The pangolin typically walks on its hind legs, using its tail for balance. Found in 15 countries throughout Eastern, Central and Southern Africa, the pangolin is hunted for meat and for use in traditional medicine.
With its large beak, impressive wingspan, pink neck pouch and bald head, the prehistoric-looking marabou stork is easy to identify. It is found south of the Sahara, from Senegal to Eritrea down to the north of South Africa. The stork is sometimes referred to as the “undertaker bird” because, from behind, its wings look like a black cloak. Largely scavengers, marabou storks can often be found alongside vultures, feeding on carcasses. They also congregate at human garbage sites where they feed on scraps. It’s possible to see them in groups of several thousand.
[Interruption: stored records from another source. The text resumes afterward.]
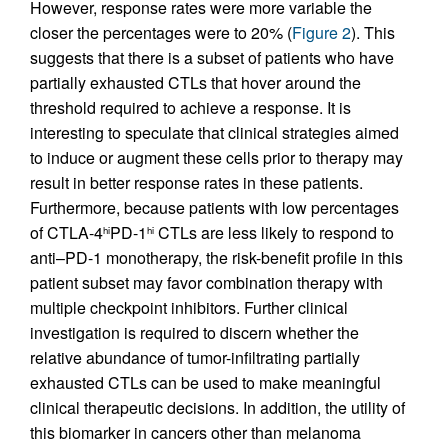
However, response rates were more variable the
closer the percentages were to 20% (
Figure 2
). This
suggests that there is a subset of patients who have
partially exhausted CTLs that hover around the
threshold required to achieve a response. It is
interesting to speculate that clinical strategies aimed
to induce or augment these cells prior to therapy may
result in better response rates in these patients.
Furthermore, because patients with low percentages
of CTLA-4
PD-1
CTLs are less likely to respond to
hi
hi
anti–PD-1 monotherapy, the risk-benefit profile in this
patient subset may favor combination therapy with
multiple checkpoint inhibitors. Further clinical
investigation is required to discern whether the
relative abundance of tumor-infiltrating partially
exhausted CTLs can be used to make meaningful
clinical therapeutic decisions. In addition, the utility of
this biomarker in cancers other than melanoma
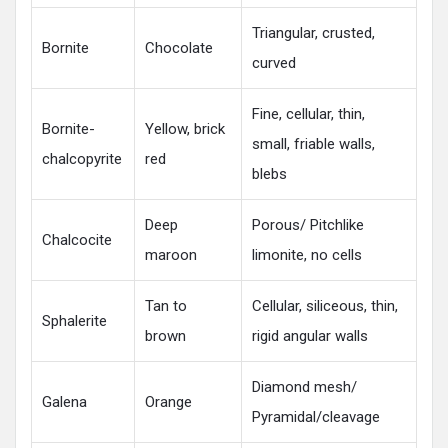
Triangular, crusted,
Bornite
Chocolate
curved
Fine, cellular, thin,
Bornite-
Yellow, brick
small, friable walls,
chalcopyrite
red
blebs
Deep
Porous/ Pitchlike
Chalcocite
maroon
limonite, no cells
Tan to
Cellular, siliceous, thin,
Sphalerite
brown
rigid angular walls
Diamond mesh/
Galena
Orange
Pyramidal/cleavage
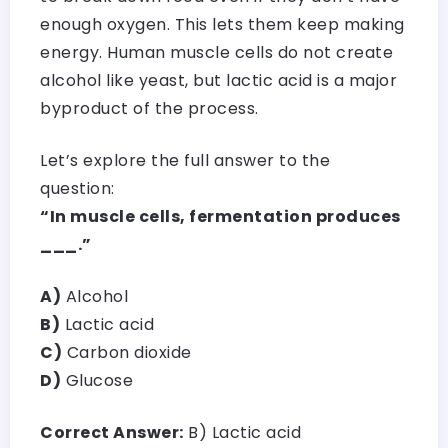
enough oxygen. This lets them keep making
energy. Human muscle cells do not create
alcohol like yeast, but lactic acid is a major
byproduct of the process.
Let’s explore the full answer to the
question:
“In muscle cells, fermentation produces
___.”
A)
Alcohol
B)
Lactic acid
C)
Carbon dioxide
D)
Glucose
Correct Answer:
B) Lactic acid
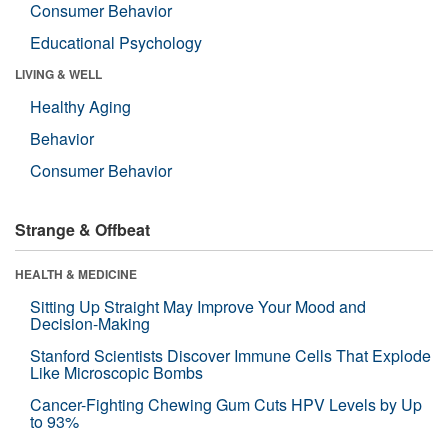
Consumer Behavior
Educational Psychology
LIVING & WELL
Healthy Aging
Behavior
Consumer Behavior
Strange & Offbeat
HEALTH & MEDICINE
Sitting Up Straight May Improve Your Mood and
Decision-Making
Stanford Scientists Discover Immune Cells That Explode
Like Microscopic Bombs
Cancer-Fighting Chewing Gum Cuts HPV Levels by Up
to 93%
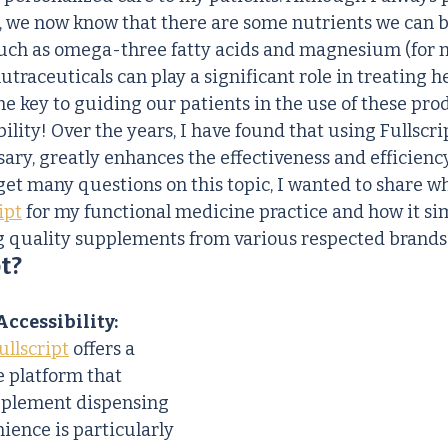
, we now know that there are some nutrients we can b
uch as omega-three fatty acids and magnesium (for m
traceuticals can play a significant role in treating h
he key to guiding our patients in the use of these prod
ility! Over the years, I have found that using Fullscrip
ry, greatly enhances the effectiveness and efficiency
 get many questions on this topic, I wanted to share w
ipt
 for my functional medicine practice and how it sim
g quality supplements from various respected brands
t?
ccessibility:
ullscript
 offers a 
e platform that 
pplement dispensing 
ience is particularly 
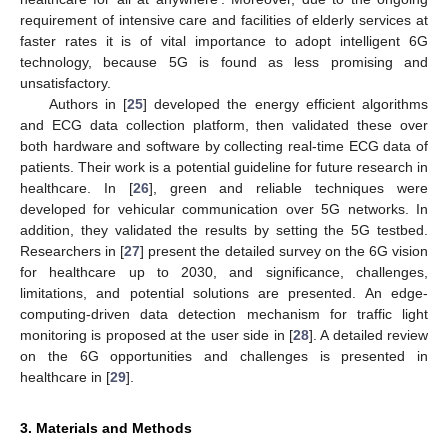
requirement of intensive care and facilities of elderly services at
faster rates it is of vital importance to adopt intelligent 6G
technology, because 5G is found as less promising and
unsatisfactory.
Authors in [
25
] developed the energy efficient algorithms
and ECG data collection platform, then validated these over
both hardware and software by collecting real-time ECG data of
patients. Their work is a potential guideline for future research in
healthcare. In [
26
], green and reliable techniques were
developed for vehicular communication over 5G networks. In
addition, they validated the results by setting the 5G testbed.
Researchers in [
27
] present the detailed survey on the 6G vision
for healthcare up to 2030, and significance, challenges,
limitations, and potential solutions are presented. An edge-
computing-driven data detection mechanism for traffic light
monitoring is proposed at the user side in [
28
]. A detailed review
on the 6G opportunities and challenges is presented in
healthcare in [
29
].
3. Materials and Methods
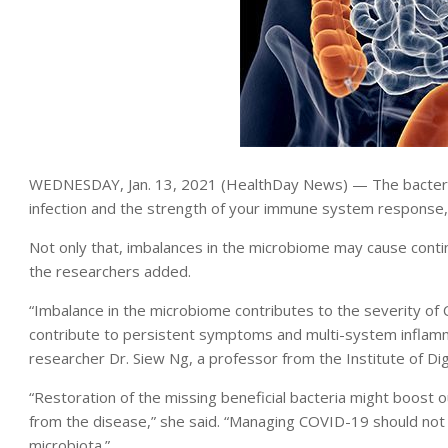
WEDNESDAY, Jan. 13, 2021 (HealthDay News) — The bacteria 
infection and the strength of your immune system response
Not only that, imbalances in the microbiome may cause cont
the researchers added.
“Imbalance in the microbiome contributes to the severity of CO
contribute to persistent symptoms and multi-system inflam
researcher Dr. Siew Ng, a professor from the Institute of D
“Restoration of the missing beneficial bacteria might boost
from the disease,” she said. “Managing COVID-19 should not on
microbiota.”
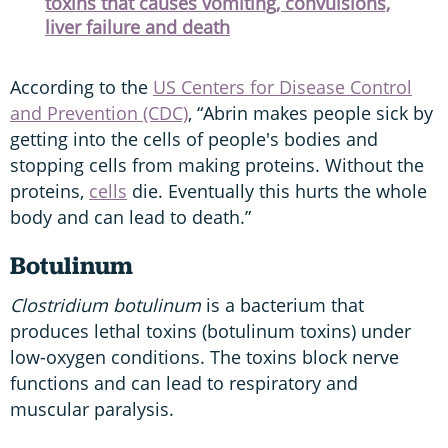
toxins that causes vomiting, convulsions,
liver failure and death
According to the
US Centers for Disease Control
and Prevention (CDC)
, “Abrin makes people sick by
getting into the cells of people's bodies and
stopping cells from making proteins. Without the
proteins,
cells
die. Eventually this hurts the whole
body and can lead to death.”
Botulinum
Clostridium botulinum
is a bacterium that
produces lethal toxins (botulinum toxins) under
low-oxygen conditions. The toxins block nerve
functions and can lead to respiratory and
muscular paralysis.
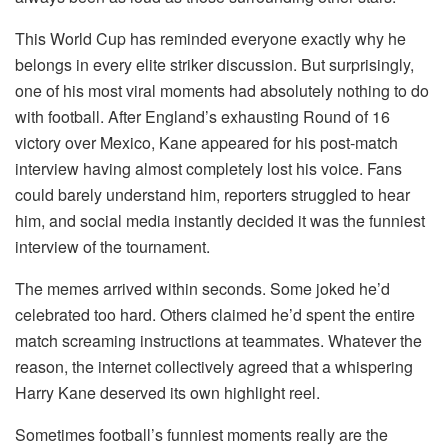
This World Cup has reminded everyone exactly why he
belongs in every elite striker discussion. But surprisingly,
one of his most viral moments had absolutely nothing to do
with football. After England’s exhausting Round of 16
victory over Mexico, Kane appeared for his post-match
interview having almost completely lost his voice. Fans
could barely understand him, reporters struggled to hear
him, and social media instantly decided it was the funniest
interview of the tournament.
The memes arrived within seconds. Some joked he’d
celebrated too hard. Others claimed he’d spent the entire
match screaming instructions at teammates. Whatever the
reason, the internet collectively agreed that a whispering
Harry Kane deserved its own highlight reel.
Sometimes football’s funniest moments really are the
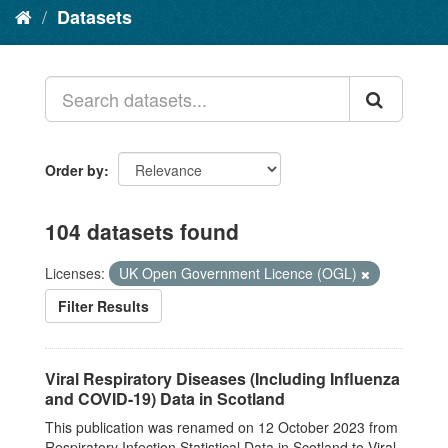
Datasets
Order by
104 datasets found
Licenses:
UK Open Government Licence (OGL)
Filter Results
Viral Respiratory Diseases (Including Influenza
and COVID-19) Data in Scotland
This publication was renamed on 12 October 2023 from
Respiratory Infection Statistical Data in Scotland to Viral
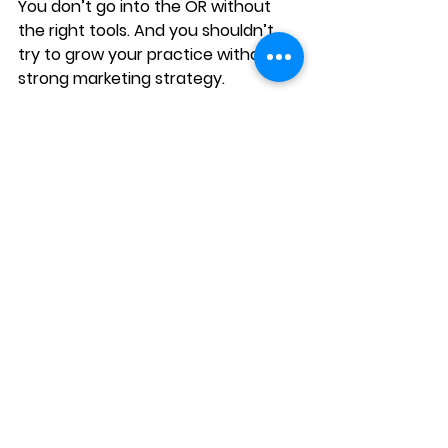
You don’t go into the OR without 
the right tools. And you shouldn’t 
try to grow your practice without a 
strong marketing strategy.
Your surgeons may deliver life-
changing vision results. But patients 
will never experience them if they 
can’t find you. Marketing bridges 
that gap. It’s not fluff - it’s patient 
acquisition.
👉 At Amplify & Co., we specialize in 
ophthalmology marketing that 
drives consultations and 
procedures. From website 
optimization to Google and Meta 
ads to reputation management, we 
help practices like yours stop 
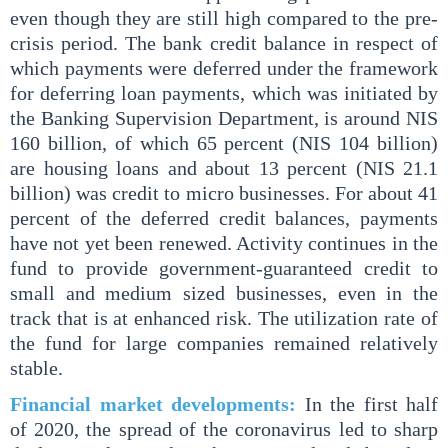
even though they are still high compared to the pre-
crisis period. The bank credit balance in respect of
which payments were deferred under the framework
for deferring loan payments, which was initiated by
the Banking Supervision Department, is around NIS
160 billion, of which 65 percent (NIS 104 billion)
are housing loans and about 13 percent (NIS 21.1
billion) was credit to micro businesses. For about 41
percent of the deferred credit balances, payments
have not yet been renewed. Activity continues in the
fund to provide government-guaranteed credit to
small and medium sized businesses, even in the
track that is at enhanced risk. The utilization rate of
the fund for large companies remained relatively
stable.
Financial market developments:
In the first half
of 2020, the spread of the coronavirus led to sharp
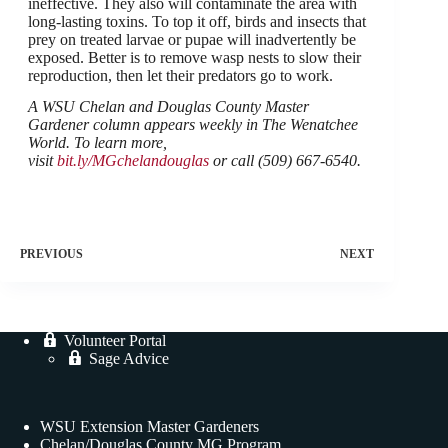
ineffective. They also will contaminate the area with
long-lasting toxins. To top it off, birds and insects that
prey on treated larvae or pupae will inadvertently be
exposed. Better is to remove wasp nests to slow their
reproduction, then let their predators go to work.
A WSU Chelan and Douglas County Master
Gardener column appears weekly in The Wenatchee
World. To learn more,
visit
bit.ly/MGchelandouglas
or call (509) 667-6540.
PREVIOUS
NEXT
Volunteer Portal
Sage Advice
WSU Extension Master Gardeners
Chelan/Douglas County MG Program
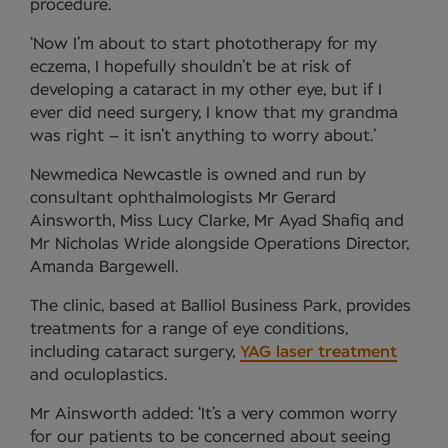
procedure.
‘Now I’m about to start phototherapy for my
eczema, I hopefully shouldn’t be at risk of
developing a cataract in my other eye, but if I
ever did need surgery, I know that my grandma
was right – it isn’t anything to worry about.’
Newmedica Newcastle is owned and run by
consultant ophthalmologists Mr Gerard
Ainsworth, Miss Lucy Clarke, Mr Ayad Shafiq and
Mr Nicholas Wride alongside Operations Director,
Amanda Bargewell.
The clinic, based at Balliol Business Park, provides
treatments for a range of eye conditions,
including cataract surgery,
YAG laser treatment
and oculoplastics.
Mr Ainsworth added: ‘It’s a very common worry
for our patients to be concerned about seeing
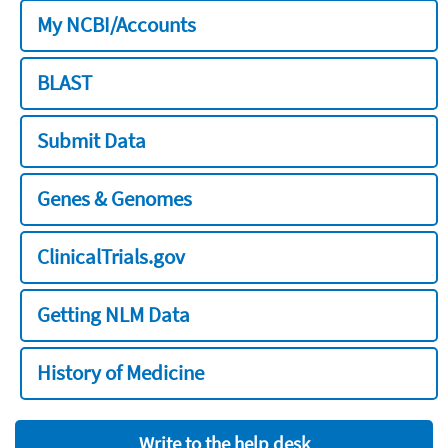
My NCBI/Accounts
BLAST
Submit Data
Genes & Genomes
ClinicalTrials.gov
Getting NLM Data
History of Medicine
Write to the help desk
When in flight, the marabou stork looks quite graceful, with its head drawn back and hollow-boned legs stretched behind it. The legs are dark in color, but because the bird defecates on them, often appear white.
Found in Eastern and Southern Africa, the nocturnal bat-eared fox is a small member of the dog family. It eats primarily termites, ensuring a plentiful and dependable food supply. The species’ huge ears allow it to hear prey underground, listen for signs of potential danger and communicate with one another. Sharp, pointy teeth help the animal rapidly chew its food.
The bat-eared fox evades predators by running quickly in a zig-zag pattern or darting into its den, which often has multiple entrances. Bat-eared foxes are usually monogamous. The male stays in the den to protect and care for the cubs while the female looks for food to ensure that she’s able to produce enough milk.
With its indiscriminate eating habits, cackling “laugh” and conflict with humans, the hyena has developed a dubious reputation. The intelligent carnivore is an impressive hunter with complex social dynamics.
The spotted hyena, recognizable by its dark spots and sloping, long neck, is found in many African nations, including Kenya, Tanzania, Botswana and Namibia. Within the hierarchy of the social group, called a clan, the females outrank the males, with the matriarch dominating. Females are larger and more aggressive than the males, and they are solely responsible for cub rearing.
Hyenas generally hunt in groups, allowing them to take down much larger animals like wildebeest. Strong jaws enable them to eat almost every part of a carcass, and strong stomach acids aid in digestion. Hyenas will also scavenge, eating what remains of another predator’s kill.
Often considered a pest, hyenas’ numbers are decreasing; farmers are known to kill them to protect livestock.
Choosing the wildlife safari which is best for your trip to Africa depends enormously on you: what you want to see, how you like to travel and what kind of experiences you want. Meanwhile we hope that the ideas above will offer inspiration.